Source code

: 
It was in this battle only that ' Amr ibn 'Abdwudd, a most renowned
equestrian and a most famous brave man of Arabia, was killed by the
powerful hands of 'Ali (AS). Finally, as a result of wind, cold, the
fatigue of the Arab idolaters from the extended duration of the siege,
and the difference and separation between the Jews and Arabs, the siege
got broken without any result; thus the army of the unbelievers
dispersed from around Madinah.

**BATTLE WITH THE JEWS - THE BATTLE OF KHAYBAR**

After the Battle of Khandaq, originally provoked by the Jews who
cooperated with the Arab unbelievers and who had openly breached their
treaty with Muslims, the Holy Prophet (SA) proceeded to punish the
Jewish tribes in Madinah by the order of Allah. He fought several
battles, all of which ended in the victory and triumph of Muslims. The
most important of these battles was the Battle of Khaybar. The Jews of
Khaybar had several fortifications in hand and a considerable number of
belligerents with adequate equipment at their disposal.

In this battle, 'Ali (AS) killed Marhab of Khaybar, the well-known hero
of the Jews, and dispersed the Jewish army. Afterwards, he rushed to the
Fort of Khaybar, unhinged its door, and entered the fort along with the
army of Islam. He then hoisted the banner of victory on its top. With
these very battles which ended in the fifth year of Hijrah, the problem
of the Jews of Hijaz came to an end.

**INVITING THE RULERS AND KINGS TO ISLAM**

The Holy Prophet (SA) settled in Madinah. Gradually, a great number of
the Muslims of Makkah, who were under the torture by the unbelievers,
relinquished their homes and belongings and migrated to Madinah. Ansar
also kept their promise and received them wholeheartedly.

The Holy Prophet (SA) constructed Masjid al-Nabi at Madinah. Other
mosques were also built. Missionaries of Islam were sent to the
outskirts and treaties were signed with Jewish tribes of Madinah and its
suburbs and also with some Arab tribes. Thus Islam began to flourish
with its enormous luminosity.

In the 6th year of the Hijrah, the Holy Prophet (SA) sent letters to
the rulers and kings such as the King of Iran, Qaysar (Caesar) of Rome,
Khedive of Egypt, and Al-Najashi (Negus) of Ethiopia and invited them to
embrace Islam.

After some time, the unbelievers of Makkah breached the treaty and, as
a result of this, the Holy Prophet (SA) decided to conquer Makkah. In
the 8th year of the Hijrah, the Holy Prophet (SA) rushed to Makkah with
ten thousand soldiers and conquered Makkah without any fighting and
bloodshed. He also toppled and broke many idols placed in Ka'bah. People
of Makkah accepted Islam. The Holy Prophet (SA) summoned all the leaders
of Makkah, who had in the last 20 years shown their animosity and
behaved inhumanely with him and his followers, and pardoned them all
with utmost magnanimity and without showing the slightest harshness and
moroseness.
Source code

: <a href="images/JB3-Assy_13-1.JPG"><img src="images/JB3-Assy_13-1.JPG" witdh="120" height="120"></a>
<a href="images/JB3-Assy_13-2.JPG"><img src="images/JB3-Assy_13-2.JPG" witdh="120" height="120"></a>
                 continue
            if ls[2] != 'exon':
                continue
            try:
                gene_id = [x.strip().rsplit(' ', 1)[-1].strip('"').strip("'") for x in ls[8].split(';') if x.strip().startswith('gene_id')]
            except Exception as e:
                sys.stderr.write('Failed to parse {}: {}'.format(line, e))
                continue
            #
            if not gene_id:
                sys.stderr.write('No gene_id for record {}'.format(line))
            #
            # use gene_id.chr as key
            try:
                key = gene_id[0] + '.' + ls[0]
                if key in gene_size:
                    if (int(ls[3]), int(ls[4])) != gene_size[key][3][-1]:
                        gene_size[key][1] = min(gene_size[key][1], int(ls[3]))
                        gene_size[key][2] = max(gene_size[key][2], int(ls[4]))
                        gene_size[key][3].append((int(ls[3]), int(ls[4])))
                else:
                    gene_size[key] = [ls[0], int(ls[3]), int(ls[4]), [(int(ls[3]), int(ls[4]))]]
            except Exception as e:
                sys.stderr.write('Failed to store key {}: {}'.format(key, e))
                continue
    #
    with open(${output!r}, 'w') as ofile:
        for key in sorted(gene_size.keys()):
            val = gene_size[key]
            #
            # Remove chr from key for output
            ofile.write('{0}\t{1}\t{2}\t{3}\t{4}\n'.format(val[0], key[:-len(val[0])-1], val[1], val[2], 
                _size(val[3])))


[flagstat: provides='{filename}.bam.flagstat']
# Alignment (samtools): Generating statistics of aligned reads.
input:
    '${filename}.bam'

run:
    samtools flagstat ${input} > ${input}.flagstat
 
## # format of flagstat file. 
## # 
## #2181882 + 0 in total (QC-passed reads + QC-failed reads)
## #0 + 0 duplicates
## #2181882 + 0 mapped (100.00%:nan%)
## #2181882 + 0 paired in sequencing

__What you should do__. Update the lines from the one containing "KINGS TO ISLAM**" through the one containing "also kept their" by changing "Madinah" to "Medina", and leave everything else as it is.

__Written response__.
**INVITING THE RULERS AND KINGS TO ISLAM**

The Holy Prophet (SA) settled in Medina. Gradually, a great number of
the Muslims of Makkah, who were under the torture by the unbelievers,
relinquished their homes and belongings and migrated to Medina. Ansar
also kept their promise and received them wholeheartedly.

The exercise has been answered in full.